When the votes were counted, it was Stabenow, 2,151,278; Bouchard 1,559,597. That was an even wider margin than Gov. Jennifer Granholm had over the hapless Dick DeVos. The senator thanked everyone, and went back to work for another six years.

Next year, she has to run again. Confident Republicans thought Pete Hoekstra, the runner-up in their gubernatorial primary last year, would give her the "fight of her life." Except, well, he wasn't willing to run. Incumbents Mike Rogers and Candice Miller weren't about to give up their safe U.S. House seats.

Their colleague, the eccentric Thaddeus McCotter, said he might run for president, but wouldn't dare take on Stabenow. Republicans couldn't even get Frank Beckmann, the blowhard football announcer and part-time right-wing columnist, to run.

That doesn't mean she doesn't have opposition. Randy Hekman, a former probate judge from Kent County, says he is running. So is Peter Konetchy, a guy in Roscommon who does accounting work for law firms. ... OK, I was wrong. She doesn't really have opposition.

A few weeks ago, Michigan Republicans were pathetically saying they heard a former Detroit Red Wing might be able to get into the race. That eventually fizzled, perhaps because their choice may have been a Canadian citizen.

Now, Michigan Republican Party Chair Bobby Schostak has taken to muttering that some knight on a white horse may yet show up. Guess what: They won't. True, the Michigan GOP may manage to recruit a slightly more high-profile candidate, such as Rob Steele, the physician who spent lavishly while losing to John Dingell last year.

But as Terri Lynn Land candidly said when she bowed out, the National Republican Party indicated to her they weren't willing to spend the millions that any challenger would need to have a chance of unseating Debbie Stabenow.

There's a reason for that: They know she is almost certain to win. Two weeks ago, when I talked about this race on Michigan Radio, some predictably anonymous blogger posted a rant saying, "she's as much of a backbencher as there is in the Senate."

Backbenchers don't usually chair major committees, but I suspect Stabenow wouldn't much care what she was called. True, she is not glamorous, though those who still sneer about her weight may be startled to discover that she is now essentially slender.

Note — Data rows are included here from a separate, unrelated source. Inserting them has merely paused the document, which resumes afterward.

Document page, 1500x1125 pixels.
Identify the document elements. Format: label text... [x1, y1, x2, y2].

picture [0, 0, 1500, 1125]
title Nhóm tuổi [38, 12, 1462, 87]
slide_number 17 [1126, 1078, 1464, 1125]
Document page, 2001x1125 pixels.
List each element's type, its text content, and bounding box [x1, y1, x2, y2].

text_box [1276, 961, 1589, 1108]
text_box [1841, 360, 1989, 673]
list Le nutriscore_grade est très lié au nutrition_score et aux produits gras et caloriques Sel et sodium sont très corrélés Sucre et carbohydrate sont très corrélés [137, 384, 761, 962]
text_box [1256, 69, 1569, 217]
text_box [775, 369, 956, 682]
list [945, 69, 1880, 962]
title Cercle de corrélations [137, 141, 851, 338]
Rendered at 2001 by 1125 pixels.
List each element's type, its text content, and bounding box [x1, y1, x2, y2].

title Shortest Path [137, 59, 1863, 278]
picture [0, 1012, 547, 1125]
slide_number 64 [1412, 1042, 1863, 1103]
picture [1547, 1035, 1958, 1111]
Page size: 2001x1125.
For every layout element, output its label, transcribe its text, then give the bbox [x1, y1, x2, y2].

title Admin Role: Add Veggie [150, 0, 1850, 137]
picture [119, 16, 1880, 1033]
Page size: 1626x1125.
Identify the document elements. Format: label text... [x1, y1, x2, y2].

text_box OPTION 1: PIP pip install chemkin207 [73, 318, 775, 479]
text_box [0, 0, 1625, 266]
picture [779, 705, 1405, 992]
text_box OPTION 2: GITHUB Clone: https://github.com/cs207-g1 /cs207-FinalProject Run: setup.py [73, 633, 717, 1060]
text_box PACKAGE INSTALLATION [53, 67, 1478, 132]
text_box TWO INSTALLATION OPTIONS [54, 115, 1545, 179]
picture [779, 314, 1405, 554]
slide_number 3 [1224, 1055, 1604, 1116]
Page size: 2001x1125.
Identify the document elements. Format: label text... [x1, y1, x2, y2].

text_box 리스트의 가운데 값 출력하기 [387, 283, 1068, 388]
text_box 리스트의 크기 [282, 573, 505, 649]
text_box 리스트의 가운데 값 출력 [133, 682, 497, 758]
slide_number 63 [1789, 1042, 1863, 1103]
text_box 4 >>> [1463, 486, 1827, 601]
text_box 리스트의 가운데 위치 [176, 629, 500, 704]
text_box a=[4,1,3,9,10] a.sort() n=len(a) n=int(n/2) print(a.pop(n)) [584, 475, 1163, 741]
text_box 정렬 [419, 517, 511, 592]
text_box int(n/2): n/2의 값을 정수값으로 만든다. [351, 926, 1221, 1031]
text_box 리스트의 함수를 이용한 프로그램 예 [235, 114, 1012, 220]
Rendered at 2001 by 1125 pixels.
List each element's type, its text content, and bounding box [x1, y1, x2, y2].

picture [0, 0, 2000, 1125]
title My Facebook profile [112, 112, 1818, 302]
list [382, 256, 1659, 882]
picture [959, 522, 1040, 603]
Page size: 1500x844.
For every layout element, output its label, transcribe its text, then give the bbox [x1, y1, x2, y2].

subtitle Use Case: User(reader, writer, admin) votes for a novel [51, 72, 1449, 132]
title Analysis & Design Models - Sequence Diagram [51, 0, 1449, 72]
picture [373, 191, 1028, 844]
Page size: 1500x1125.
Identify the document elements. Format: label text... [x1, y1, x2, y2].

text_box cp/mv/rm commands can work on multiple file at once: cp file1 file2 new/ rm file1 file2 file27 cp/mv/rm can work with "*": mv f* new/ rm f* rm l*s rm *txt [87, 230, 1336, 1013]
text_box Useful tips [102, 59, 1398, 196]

Nor is she ever likely to run for higher office, or be Senate majority leader. However, she was instrumental in getting this state $1.3 billion in funding for advanced battery research.

More than anyone else, she made the state and nation aware the Canadians were dumping vast amounts of their trash in Michigan, a practice that has since been somewhat curtailed. She might be more adequately described as a workhorse, rather than a show horse.

Which may be why voters keep returning her to the Senate.